(Stored entries)
Start

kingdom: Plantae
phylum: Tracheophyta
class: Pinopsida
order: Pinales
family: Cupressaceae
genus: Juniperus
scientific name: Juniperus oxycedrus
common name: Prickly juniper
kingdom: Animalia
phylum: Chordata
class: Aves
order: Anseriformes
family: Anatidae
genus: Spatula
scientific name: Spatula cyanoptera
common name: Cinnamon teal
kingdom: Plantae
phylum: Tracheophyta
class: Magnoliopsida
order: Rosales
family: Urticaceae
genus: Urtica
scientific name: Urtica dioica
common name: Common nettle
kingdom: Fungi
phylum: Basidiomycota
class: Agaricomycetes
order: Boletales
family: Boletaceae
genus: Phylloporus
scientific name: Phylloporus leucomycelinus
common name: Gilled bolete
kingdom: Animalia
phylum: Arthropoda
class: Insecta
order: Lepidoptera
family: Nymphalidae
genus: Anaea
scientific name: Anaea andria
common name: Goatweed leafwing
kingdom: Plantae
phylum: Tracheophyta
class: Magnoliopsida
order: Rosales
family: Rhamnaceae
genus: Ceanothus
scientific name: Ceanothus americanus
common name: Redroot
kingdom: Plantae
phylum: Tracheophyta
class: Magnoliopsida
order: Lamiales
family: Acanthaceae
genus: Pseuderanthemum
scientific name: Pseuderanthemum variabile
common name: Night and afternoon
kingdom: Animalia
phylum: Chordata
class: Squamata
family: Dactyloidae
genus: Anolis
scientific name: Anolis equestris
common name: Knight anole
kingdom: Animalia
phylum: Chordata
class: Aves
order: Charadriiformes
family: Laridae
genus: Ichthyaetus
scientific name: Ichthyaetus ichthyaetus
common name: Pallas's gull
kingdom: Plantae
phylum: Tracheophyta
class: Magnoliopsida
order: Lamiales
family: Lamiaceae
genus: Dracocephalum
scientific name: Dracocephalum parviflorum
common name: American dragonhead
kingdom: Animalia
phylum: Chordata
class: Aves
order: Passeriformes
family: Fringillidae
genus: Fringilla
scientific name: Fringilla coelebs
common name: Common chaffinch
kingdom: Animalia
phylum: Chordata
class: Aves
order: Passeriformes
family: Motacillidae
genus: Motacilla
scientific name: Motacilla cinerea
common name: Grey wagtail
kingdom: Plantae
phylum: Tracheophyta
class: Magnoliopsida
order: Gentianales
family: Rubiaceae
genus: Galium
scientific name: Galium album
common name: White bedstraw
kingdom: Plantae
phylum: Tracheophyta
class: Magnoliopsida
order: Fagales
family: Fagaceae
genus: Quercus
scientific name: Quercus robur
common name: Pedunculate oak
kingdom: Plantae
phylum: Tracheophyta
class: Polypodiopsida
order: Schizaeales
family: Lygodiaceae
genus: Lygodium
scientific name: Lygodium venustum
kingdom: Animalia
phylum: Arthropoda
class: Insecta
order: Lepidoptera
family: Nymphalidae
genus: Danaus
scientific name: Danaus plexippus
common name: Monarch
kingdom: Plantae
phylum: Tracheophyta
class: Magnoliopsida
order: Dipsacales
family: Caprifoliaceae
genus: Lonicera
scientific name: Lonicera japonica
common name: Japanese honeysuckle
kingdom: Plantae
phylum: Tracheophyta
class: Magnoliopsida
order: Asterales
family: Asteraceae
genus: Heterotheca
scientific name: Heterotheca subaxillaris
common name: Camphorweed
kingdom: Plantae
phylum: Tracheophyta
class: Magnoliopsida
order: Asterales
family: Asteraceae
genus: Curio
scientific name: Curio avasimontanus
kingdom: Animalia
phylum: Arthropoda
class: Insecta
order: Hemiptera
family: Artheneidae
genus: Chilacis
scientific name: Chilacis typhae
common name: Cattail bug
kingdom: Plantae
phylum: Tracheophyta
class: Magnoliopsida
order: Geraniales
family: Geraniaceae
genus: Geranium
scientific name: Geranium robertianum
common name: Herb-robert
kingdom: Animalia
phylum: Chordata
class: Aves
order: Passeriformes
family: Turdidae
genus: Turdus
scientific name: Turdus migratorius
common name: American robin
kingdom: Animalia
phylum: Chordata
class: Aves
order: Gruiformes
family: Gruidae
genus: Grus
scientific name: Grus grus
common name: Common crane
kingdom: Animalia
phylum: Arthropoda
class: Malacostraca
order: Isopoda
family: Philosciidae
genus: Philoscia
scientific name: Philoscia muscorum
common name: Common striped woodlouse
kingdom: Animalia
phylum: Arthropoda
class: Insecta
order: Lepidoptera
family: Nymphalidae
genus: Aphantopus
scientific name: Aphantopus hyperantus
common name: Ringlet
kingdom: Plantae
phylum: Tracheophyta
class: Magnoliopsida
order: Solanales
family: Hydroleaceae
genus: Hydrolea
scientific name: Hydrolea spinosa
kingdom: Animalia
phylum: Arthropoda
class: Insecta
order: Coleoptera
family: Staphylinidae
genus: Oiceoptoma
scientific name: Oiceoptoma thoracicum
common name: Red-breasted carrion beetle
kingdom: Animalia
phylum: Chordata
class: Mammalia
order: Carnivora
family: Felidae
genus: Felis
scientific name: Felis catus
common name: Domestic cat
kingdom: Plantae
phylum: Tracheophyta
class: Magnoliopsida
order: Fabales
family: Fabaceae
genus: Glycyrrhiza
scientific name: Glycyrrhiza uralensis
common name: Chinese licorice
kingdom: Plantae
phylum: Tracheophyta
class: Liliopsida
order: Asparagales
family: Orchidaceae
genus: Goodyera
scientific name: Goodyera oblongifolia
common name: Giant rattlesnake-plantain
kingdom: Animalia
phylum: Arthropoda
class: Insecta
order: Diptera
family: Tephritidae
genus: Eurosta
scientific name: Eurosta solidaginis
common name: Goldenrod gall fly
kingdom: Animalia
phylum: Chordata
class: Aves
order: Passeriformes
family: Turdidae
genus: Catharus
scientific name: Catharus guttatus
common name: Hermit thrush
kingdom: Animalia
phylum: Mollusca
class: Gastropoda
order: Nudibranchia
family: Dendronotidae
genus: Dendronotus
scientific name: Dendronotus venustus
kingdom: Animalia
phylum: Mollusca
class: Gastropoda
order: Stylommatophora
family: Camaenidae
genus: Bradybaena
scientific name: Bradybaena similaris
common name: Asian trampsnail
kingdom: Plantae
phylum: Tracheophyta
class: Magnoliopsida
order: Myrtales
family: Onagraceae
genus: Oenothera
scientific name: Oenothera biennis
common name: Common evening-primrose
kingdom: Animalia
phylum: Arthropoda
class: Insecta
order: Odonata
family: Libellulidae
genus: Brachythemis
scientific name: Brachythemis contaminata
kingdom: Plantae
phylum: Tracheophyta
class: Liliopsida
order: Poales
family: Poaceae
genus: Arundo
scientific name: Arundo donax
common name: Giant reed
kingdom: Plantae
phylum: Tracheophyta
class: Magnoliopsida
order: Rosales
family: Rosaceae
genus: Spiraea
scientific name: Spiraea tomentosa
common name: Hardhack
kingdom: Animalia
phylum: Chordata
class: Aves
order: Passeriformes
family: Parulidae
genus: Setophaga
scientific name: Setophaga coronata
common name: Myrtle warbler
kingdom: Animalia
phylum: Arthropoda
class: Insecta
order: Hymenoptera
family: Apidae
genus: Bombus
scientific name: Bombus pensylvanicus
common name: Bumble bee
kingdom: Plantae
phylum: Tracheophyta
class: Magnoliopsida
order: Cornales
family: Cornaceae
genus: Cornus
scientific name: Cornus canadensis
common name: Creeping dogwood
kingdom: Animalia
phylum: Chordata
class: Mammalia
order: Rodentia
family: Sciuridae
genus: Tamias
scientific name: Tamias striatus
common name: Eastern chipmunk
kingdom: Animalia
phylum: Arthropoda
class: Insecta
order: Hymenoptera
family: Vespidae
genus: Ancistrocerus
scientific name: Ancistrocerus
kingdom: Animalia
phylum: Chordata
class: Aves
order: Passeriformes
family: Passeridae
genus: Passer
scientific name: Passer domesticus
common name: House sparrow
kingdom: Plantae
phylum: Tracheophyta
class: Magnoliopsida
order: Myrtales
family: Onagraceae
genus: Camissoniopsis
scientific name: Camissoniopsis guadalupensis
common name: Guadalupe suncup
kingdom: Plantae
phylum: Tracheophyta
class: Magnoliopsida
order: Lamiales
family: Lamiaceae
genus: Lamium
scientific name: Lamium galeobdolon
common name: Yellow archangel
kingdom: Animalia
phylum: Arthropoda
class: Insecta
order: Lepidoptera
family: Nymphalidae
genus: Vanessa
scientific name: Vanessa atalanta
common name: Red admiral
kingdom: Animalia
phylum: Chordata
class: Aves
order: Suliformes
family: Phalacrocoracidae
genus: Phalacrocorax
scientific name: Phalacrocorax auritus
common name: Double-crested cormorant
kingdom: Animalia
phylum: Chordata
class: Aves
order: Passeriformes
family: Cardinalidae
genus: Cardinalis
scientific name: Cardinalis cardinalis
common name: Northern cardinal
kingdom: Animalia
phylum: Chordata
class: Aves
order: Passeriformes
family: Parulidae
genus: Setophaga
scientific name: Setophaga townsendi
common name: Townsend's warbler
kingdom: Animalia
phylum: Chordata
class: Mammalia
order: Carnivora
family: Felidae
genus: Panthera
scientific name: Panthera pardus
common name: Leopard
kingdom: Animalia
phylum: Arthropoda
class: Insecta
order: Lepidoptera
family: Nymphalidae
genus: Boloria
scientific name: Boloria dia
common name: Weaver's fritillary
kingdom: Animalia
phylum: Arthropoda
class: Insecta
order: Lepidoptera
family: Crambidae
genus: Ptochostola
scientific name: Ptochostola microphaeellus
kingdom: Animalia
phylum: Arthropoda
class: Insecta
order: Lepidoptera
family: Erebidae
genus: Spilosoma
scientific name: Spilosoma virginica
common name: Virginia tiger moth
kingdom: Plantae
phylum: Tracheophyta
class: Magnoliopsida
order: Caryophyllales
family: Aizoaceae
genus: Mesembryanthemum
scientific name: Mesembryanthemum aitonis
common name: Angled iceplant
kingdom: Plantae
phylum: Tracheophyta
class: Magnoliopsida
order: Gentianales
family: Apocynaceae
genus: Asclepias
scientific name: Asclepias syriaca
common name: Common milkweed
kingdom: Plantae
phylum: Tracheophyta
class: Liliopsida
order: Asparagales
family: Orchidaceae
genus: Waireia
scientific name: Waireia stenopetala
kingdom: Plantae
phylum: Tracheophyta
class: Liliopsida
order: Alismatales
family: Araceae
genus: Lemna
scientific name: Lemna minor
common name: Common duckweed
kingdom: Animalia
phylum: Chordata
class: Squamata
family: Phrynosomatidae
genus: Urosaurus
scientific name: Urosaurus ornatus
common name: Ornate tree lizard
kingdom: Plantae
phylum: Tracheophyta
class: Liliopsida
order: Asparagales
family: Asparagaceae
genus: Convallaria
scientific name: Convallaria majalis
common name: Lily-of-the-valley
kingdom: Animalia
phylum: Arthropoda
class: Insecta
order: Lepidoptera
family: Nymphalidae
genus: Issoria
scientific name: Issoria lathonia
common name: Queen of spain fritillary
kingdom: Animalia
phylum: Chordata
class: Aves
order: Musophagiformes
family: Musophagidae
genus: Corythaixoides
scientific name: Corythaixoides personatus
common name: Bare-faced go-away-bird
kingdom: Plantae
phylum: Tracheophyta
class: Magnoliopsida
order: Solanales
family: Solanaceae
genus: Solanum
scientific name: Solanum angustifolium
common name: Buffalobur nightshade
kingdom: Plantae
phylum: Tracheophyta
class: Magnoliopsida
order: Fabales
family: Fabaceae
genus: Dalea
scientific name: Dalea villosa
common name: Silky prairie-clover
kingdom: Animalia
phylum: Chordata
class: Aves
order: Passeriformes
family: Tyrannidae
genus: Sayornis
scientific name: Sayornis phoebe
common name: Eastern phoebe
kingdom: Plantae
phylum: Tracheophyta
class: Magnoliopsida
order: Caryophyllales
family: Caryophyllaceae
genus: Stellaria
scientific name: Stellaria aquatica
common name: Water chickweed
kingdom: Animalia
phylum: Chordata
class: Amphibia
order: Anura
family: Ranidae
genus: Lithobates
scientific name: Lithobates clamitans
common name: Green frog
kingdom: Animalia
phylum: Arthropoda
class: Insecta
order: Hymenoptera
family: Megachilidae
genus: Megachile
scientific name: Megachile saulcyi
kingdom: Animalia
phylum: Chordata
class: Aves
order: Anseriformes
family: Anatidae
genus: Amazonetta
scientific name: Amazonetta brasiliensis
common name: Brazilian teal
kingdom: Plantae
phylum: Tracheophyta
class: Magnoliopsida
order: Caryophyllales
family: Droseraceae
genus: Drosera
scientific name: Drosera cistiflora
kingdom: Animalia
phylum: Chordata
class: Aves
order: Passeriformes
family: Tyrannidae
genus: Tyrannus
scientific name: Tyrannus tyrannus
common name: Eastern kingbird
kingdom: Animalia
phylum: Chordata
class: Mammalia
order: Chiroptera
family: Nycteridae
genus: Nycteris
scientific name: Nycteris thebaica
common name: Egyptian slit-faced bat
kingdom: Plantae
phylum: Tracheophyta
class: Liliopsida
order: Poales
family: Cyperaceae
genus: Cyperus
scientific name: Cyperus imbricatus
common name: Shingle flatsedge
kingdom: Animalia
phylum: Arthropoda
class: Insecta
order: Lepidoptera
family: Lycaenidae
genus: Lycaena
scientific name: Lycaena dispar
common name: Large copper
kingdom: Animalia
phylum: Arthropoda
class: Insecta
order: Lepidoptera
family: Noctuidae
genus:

End

* WRITTEN TASK
Turn the material, from its first line through the line containing "common name: Cinnamon teal", into a numbered list, leaving out any blank lines.

* COMPLETE OUTPUT
1. kingdom: Plantae
2. phylum: Tracheophyta
3. class: Pinopsida
4. order: Pinales
5. family: Cupressaceae
6. genus: Juniperus
7. scientific name: Juniperus oxycedrus
8. common name: Prickly juniper
9. kingdom: Animalia
10. phylum: Chordata
11. class: Aves
12. order: Anseriformes
13. family: Anatidae
14. genus: Spatula
15. scientific name: Spatula cyanoptera
16. common name: Cinnamon teal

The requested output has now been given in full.